Json would work too. Unfortunately json does not allow for comments in files. So you would need two different types of files depending on whether or not you are using external compactions. The examples below are with and without external compactions.

{
  "managers": [
    "localhost1",
    "localhost2"
    ],
  "monitors": [
    "localhost1",
    "localhost2"
    ],
  "tracers": [
    "localhost1"
    ],
  "gc": [
    "localhost1"
    ],
  "tservers": [
    "localhost1",
    "localhost2",
    "localhost3",
    "localhost4"
    ],
  "compaction": {
    "coordinators": [
      "localhost1",
      "localhost2"
      ],
    "compactors": [
      {
        "queue": "q1",
        "hosts": [
          "localhost1",
          "localhost2"
          ]
      },
      {
        "queue": "q2",
        "hosts": [
          "localhost1",
          "localhost2"
          ]
      }
    ]
  }
}
{
  "managers": [
    "localhost1",
    "localhost2"
    ],
  "monitors": [
    "localhost1",
    "localhost2"
    ],
  "tracers": [
    "localhost1"
    ],
  "gc": [
    "localhost1"
    ],
  "tservers": [
    "localhost1",
    "localhost2",
    "localhost3",
    "localhost4"

> [Dataset entries]:
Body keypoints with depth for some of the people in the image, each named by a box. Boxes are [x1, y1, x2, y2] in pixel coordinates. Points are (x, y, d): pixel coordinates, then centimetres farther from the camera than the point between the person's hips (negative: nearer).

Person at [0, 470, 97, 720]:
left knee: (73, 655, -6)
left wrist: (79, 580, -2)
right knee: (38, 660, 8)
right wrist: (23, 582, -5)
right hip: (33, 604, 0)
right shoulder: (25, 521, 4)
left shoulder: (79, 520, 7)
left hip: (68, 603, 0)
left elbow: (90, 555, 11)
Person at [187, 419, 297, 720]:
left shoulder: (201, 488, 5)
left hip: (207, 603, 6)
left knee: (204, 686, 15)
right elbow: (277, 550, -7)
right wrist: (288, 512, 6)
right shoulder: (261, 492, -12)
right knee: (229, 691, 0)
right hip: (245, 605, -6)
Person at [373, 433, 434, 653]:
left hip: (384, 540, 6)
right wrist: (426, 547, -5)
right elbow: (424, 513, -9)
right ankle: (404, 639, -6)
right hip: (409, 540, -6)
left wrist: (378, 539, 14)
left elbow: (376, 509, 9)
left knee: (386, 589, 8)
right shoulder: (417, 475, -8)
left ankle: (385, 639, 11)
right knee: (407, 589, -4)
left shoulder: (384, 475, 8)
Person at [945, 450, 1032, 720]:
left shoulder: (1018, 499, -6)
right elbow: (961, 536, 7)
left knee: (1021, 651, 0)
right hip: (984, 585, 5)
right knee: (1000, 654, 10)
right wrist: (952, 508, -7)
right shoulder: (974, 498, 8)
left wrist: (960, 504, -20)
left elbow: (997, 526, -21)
--
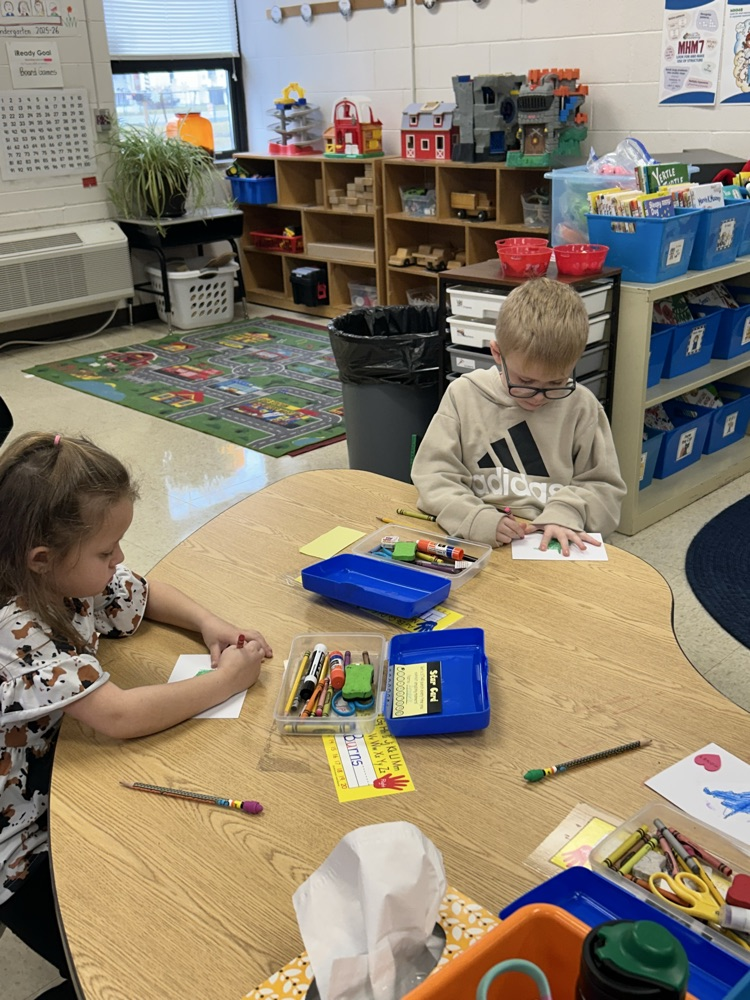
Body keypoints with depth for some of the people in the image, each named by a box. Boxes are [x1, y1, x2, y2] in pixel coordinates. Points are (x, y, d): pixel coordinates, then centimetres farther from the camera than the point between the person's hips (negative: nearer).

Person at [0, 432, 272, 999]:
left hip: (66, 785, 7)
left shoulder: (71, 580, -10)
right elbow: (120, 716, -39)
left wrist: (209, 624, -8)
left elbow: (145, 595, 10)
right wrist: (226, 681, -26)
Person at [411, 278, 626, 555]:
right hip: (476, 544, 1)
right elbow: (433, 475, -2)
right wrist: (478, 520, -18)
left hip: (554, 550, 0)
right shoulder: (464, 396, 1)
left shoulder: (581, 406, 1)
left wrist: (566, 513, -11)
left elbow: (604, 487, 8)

> [Using the information]:
(a) Can you rename "external compactions" to "remote compactions" in everything from "Json would work" down to "without external compactions." in the text on JSON host files and give that part again?
(b) Could you echo the records exactly, everything from the line containing "right hip: (33, 604, 0)" down to the line containing "right wrist: (426, 547, -5)", including both of those lines?
The text on JSON host files and the records have nothing to do with each other.

> [Your written answers]:
(a)
Json would work too. Unfortunately json does not allow for comments in files. So you would need two different types of files depending on whether or not you are using remote compactions. The examples below are with and without remote compactions.

(b)
right hip: (33, 604, 0)
right shoulder: (25, 521, 4)
left shoulder: (79, 520, 7)
left hip: (68, 603, 0)
left elbow: (90, 555, 11)
Person at [187, 419, 297, 720]:
left shoulder: (201, 488, 5)
left hip: (207, 603, 6)
left knee: (204, 686, 15)
right elbow: (277, 550, -7)
right wrist: (288, 512, 6)
right shoulder: (261, 492, -12)
right knee: (229, 691, 0)
right hip: (245, 605, -6)
Person at [373, 433, 434, 653]:
left hip: (384, 540, 6)
right wrist: (426, 547, -5)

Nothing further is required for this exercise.